**Problem to solve:** Set down every entry again word for word, please, but skip the pictures.

**Records shown:**

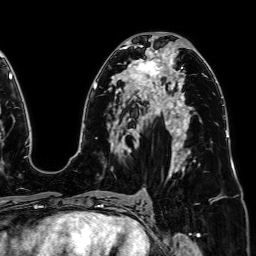
Breast MRI (dynamic contrast-enhanced), one axial slice. Slice 42 of 64 in the series (ordered by position). Cropped to one breast. Dynamic contrast-enhanced series, time point 2 of 7 at this slice position (early post-contrast). 1.5 T. TE 2.6 ms, TR 5.2 ms. 2.5 mm slice thickness. 256 × 256 image matrix, field of view 230 × 230 mm. Female patient.
Outlined on this slice (semi-automatically segmented with operator editing):
- enhancing-tissue mask used for the functional tumour volume (all voxels passing the contrast-enhancement thresholds inside the analysis volume; usually the tumour): box from (x=123, y=60) to (x=164, y=91) px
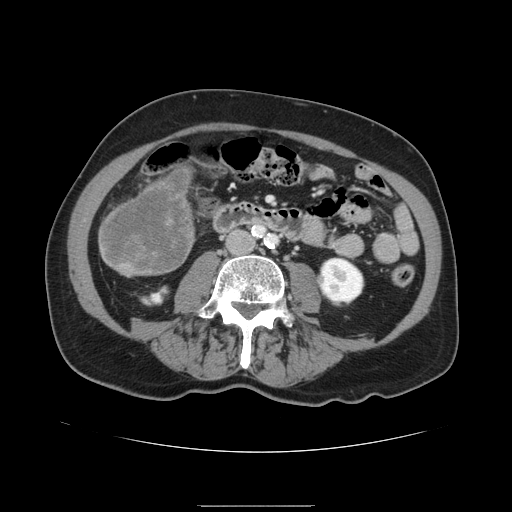
Contrast-enhanced abdominal CT, one axial slice; slice 26 of 168 in the series (ordered by position); intravenous contrast given; soft-tissue window (W 400 / L 40 HU); 512 × 512 image matrix, field of view 386 × 386 mm. Case-level facts recorded for this patient, not image findings: patient: male, age 59 years at operation; diagnosis: colorectal cancer liver metastases, imaged before liver resection; multiple liver metastases: no; largest metastasis: 14.5 cm; disease in both lobes: yes.
Annotated regions visible in this slice (expert manual segmentation):
- liver: bounding box <98,169,195,276> (left, top, right, bottom; pixels)
- liver metastasis: <101,173,191,272>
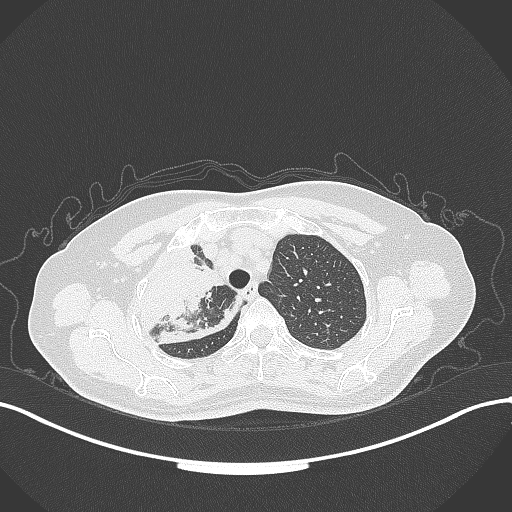
Chest CT, one axial slice; position 253 of 309 along the scan axis; reconstruction kernel B70f; 120 kVp; lung window (W 1500 / L -600 HU); 1 mm slice thickness; 512 × 512 image matrix, field of view 400 × 400 mm. Female patient, age 60 years. Case-level facts recorded for this patient, not image findings: clinical TNM (as recorded): T3 N1 M1.
Structures marked on this image (rectangle marked by the reading radiologist):
- lung tumour (recorded histology: adenocarcinoma): box from (x=130, y=240) to (x=245, y=347) px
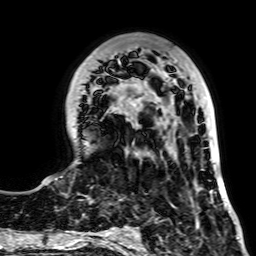
Breast MRI, one axial slice. Slice 23 of 64 in the series (ordered by position). Cropped to one breast. Dynamic contrast-enhanced series, time point 2 of 7 at this slice position (early post-contrast). 2.5 mm slice thickness. 256 × 256 image matrix, field of view 195 × 195 mm. Female patient.
Structures marked on this image (semi-automatic segmentation, software-assisted and operator-edited):
- enhancing-tissue mask used for the functional tumour volume (all voxels passing the contrast-enhancement thresholds inside the analysis volume; usually the tumour): box from (x=47, y=47) to (x=225, y=203) px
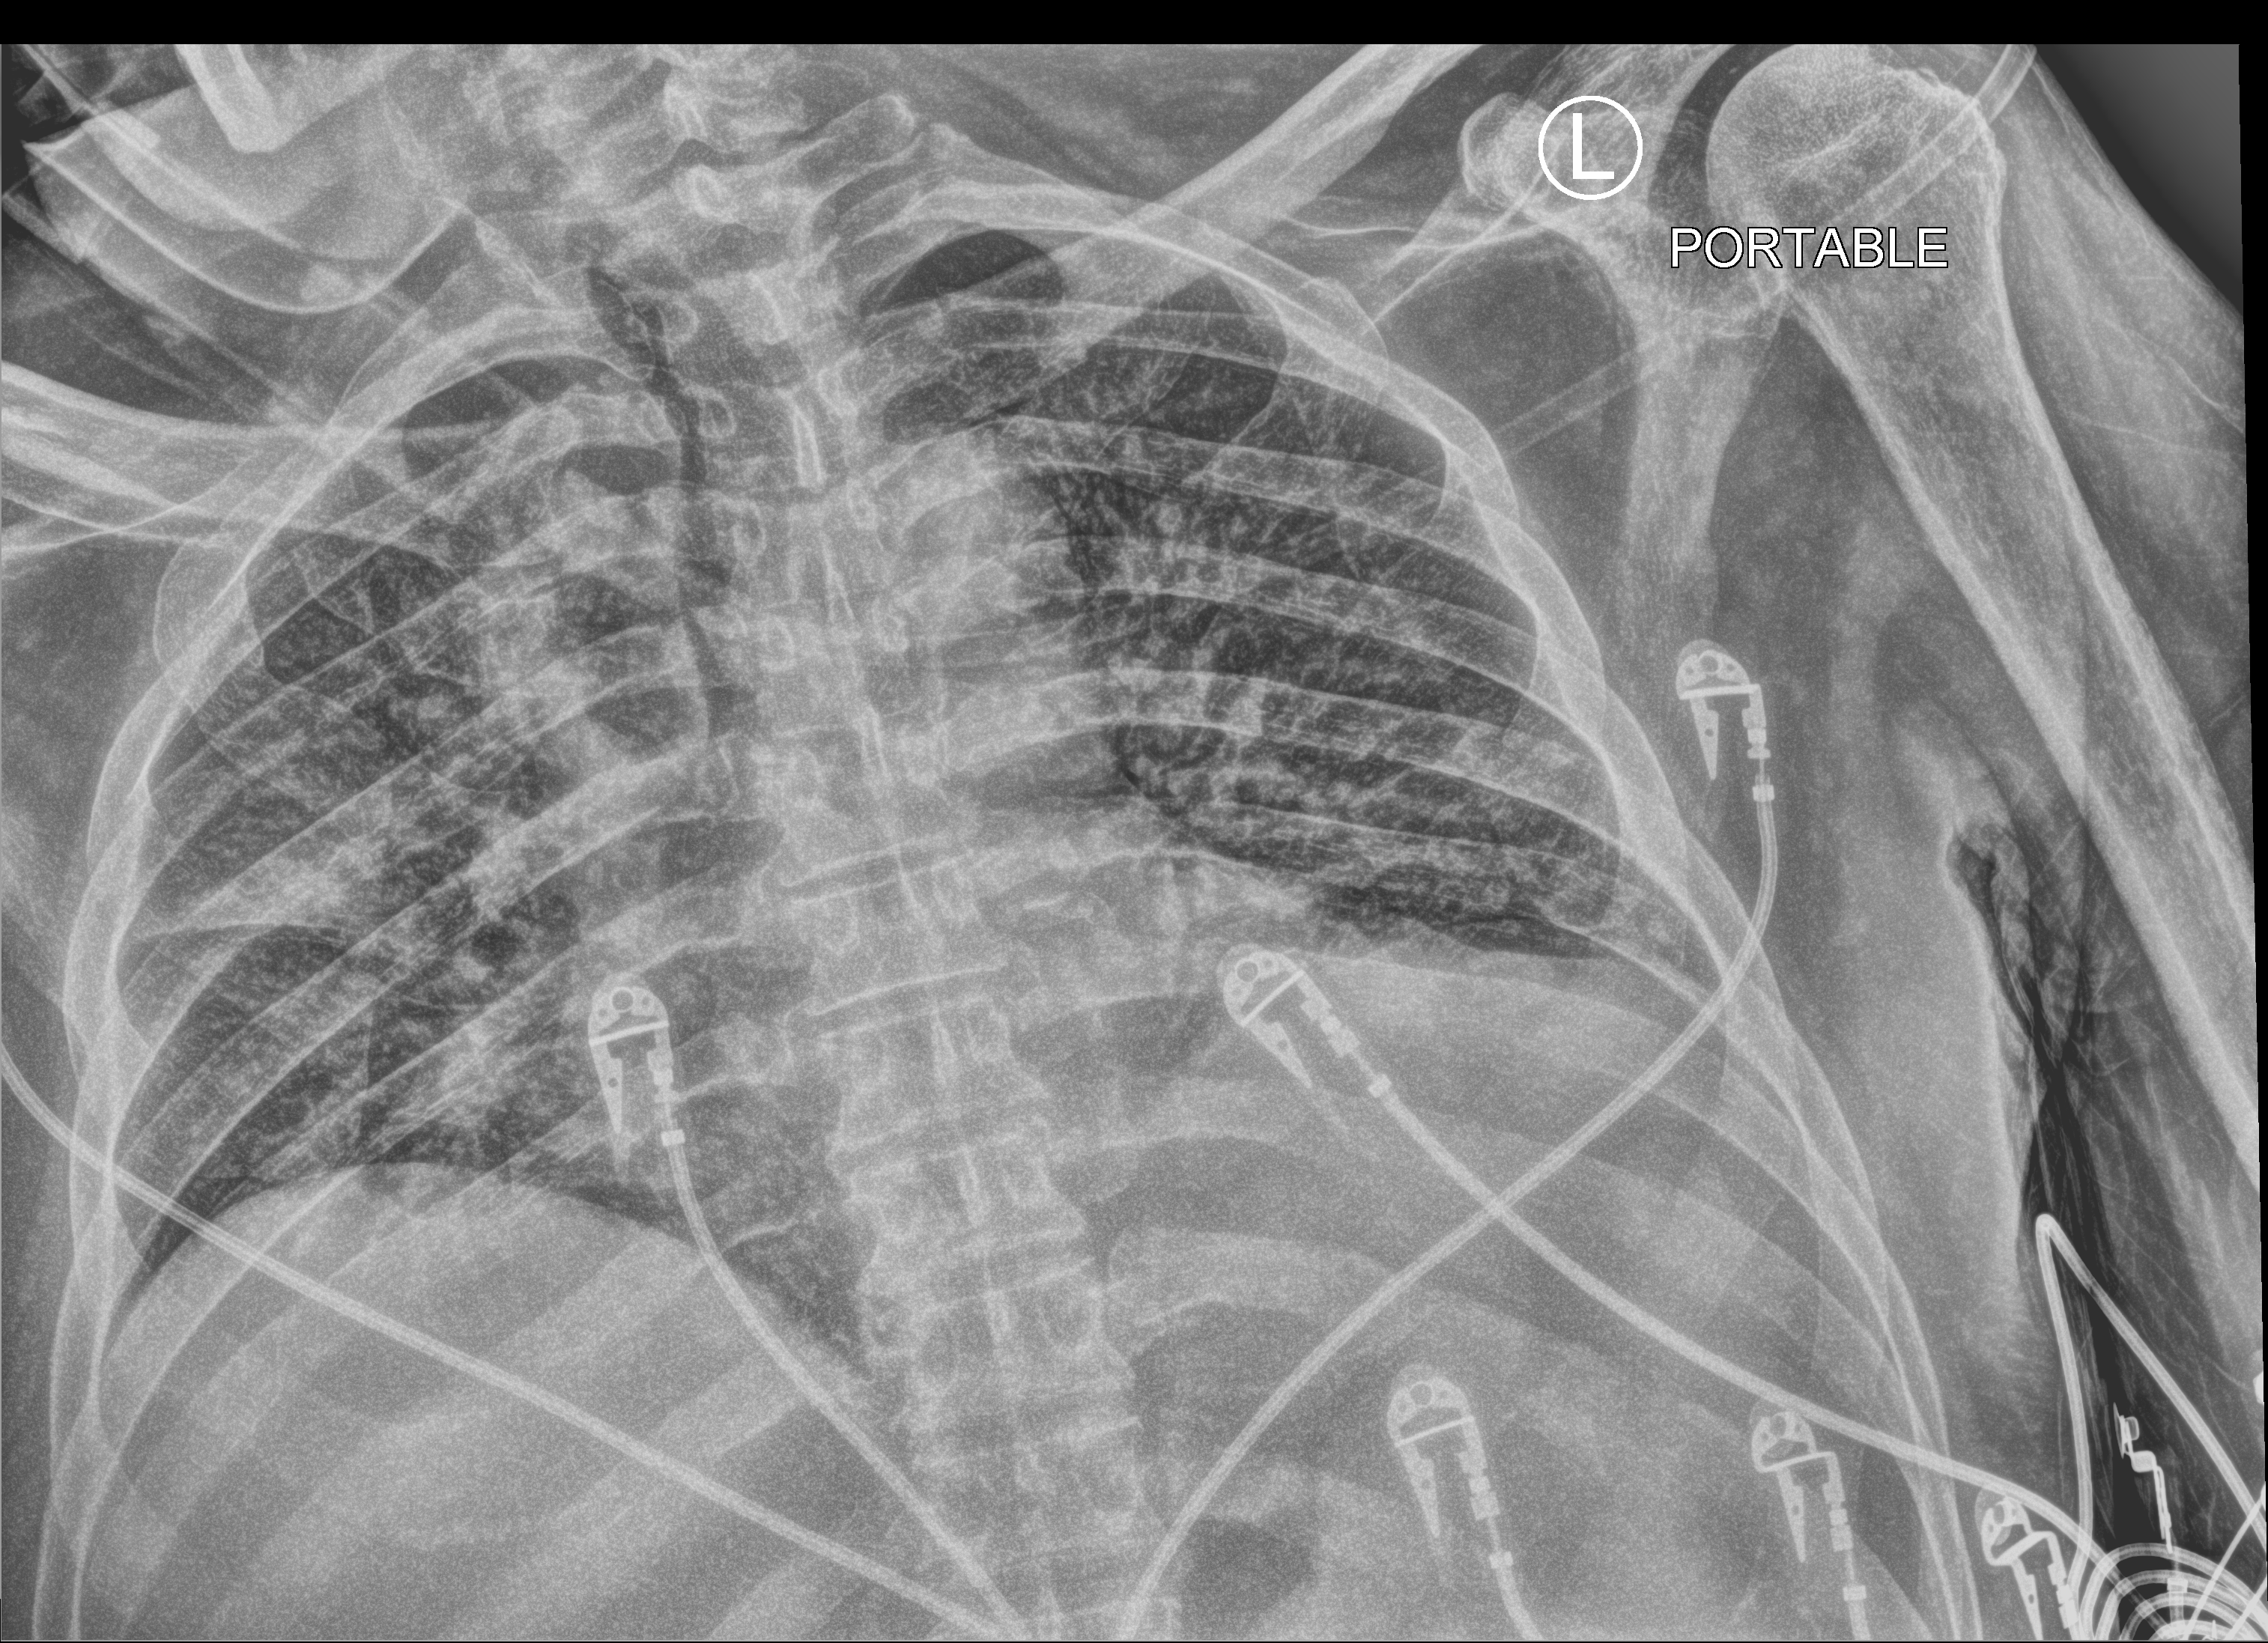
Portable chest radiograph, anteroposterior (AP) projection. Male patient hospitalised with COVID-19, age 60–74 years.
Hospital-stay facts (about this admission, not read from this image; timing relative to this image not recorded):
- admitted to intensive care during this hospital stay: no
- mechanically ventilated during this hospital stay: no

**Answer to the problem:**
Breast MRI (dynamic contrast-enhanced), one axial slice. Slice 42 of 64 in the series (ordered by position). Cropped to one breast. Dynamic contrast-enhanced series, time point 2 of 7 at this slice position (early post-contrast). 1.5 T. TE 2.6 ms, TR 5.2 ms. 2.5 mm slice thickness. 256 × 256 image matrix, field of view 230 × 230 mm. Female patient.
Outlined on this slice (semi-automatically segmented with operator editing):
- enhancing-tissue mask used for the functional tumour volume (all voxels passing the contrast-enhancement thresholds inside the analysis volume; usually the tumour): box from (x=123, y=60) to (x=164, y=91) px
Contrast-enhanced abdominal CT, one axial slice; slice 26 of 168 in the series (ordered by position); intravenous contrast given; soft-tissue window (W 400 / L 40 HU); 512 × 512 image matrix, field of view 386 × 386 mm. Case-level facts recorded for this patient, not image findings: patient: male, age 59 years at operation; diagnosis: colorectal cancer liver metastases, imaged before liver resection; multiple liver metastases: no; largest metastasis: 14.5 cm; disease in both lobes: yes.
Annotated regions visible in this slice (expert manual segmentation):
- liver: bounding box <98,169,195,276> (left, top, right, bottom; pixels)
- liver metastasis: <101,173,191,272>
Chest CT, one axial slice; position 253 of 309 along the scan axis; reconstruction kernel B70f; 120 kVp; lung window (W 1500 / L -600 HU); 1 mm slice thickness; 512 × 512 image matrix, field of view 400 × 400 mm. Female patient, age 60 years. Case-level facts recorded for this patient, not image findings: clinical TNM (as recorded): T3 N1 M1.
Structures marked on this image (rectangle marked by the reading radiologist):
- lung tumour (recorded histology: adenocarcinoma): box from (x=130, y=240) to (x=245, y=347) px
Breast MRI, one axial slice. Slice 23 of 64 in the series (ordered by position). Cropped to one breast. Dynamic contrast-enhanced series, time point 2 of 7 at this slice position (early post-contrast). 2.5 mm slice thickness. 256 × 256 image matrix, field of view 195 × 195 mm. Female patient.
Structures marked on this image (semi-automatic segmentation, software-assisted and operator-edited):
- enhancing-tissue mask used for the functional tumour volume (all voxels passing the contrast-enhancement thresholds inside the analysis volume; usually the tumour): box from (x=47, y=47) to (x=225, y=203) px
Portable chest radiograph, anteroposterior (AP) projection. Male patient hospitalised with COVID-19, age 60–74 years.
Hospital-stay facts (about this admission, not read from this image; timing relative to this image not recorded):
- admitted to intensive care during this hospital stay: no
- mechanically ventilated during this hospital stay: no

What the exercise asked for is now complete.